● Problem to solve
Everything in the listing should be copied exactly, save for the pictures.

● Information provided
++++

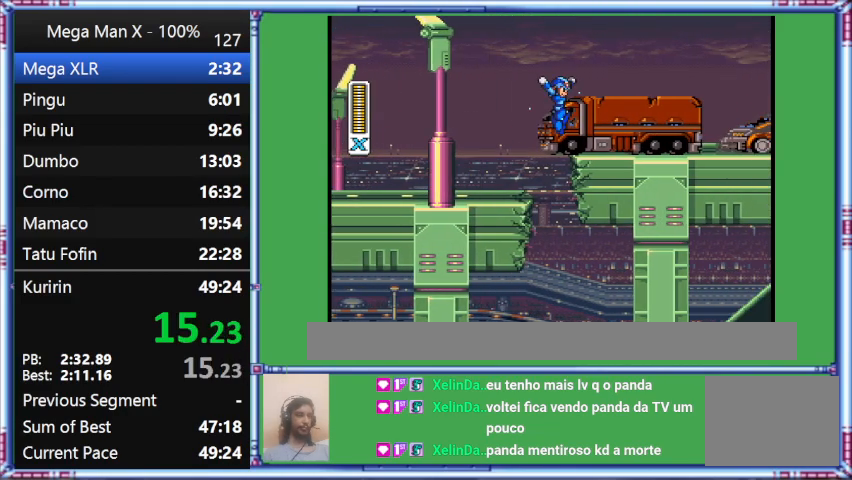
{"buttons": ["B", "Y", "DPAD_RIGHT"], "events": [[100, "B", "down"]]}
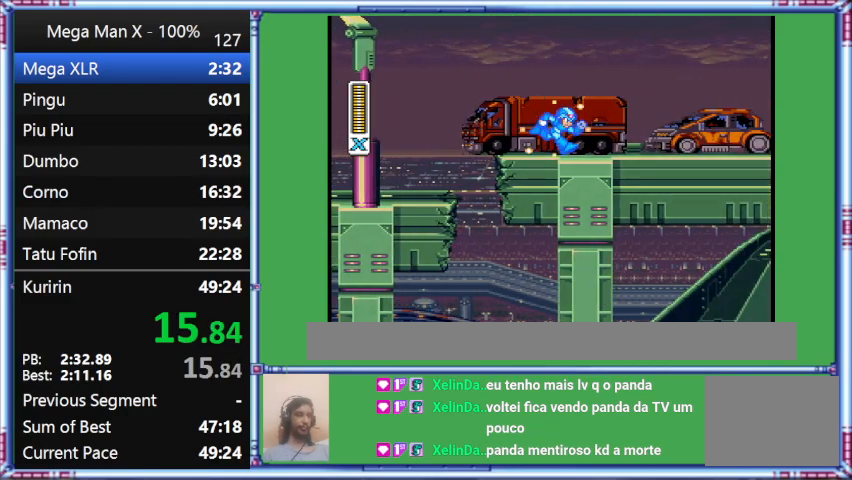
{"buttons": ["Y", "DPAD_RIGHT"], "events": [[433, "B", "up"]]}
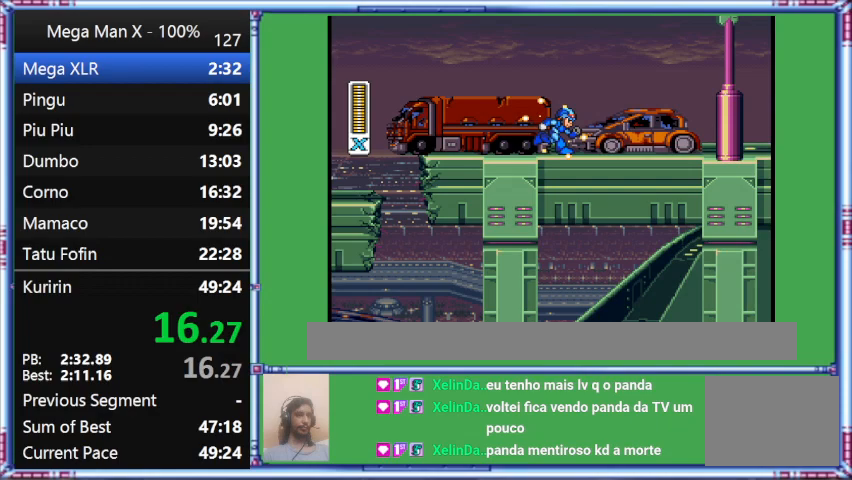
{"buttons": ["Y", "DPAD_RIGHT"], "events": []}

++++

● Exercise result
{"buttons": ["B", "Y", "DPAD_RIGHT"], "events": [[100, "B", "down"]]}
{"buttons": ["Y", "DPAD_RIGHT"], "events": [[433, "B", "up"]]}
{"buttons": ["Y", "DPAD_RIGHT"], "events": []}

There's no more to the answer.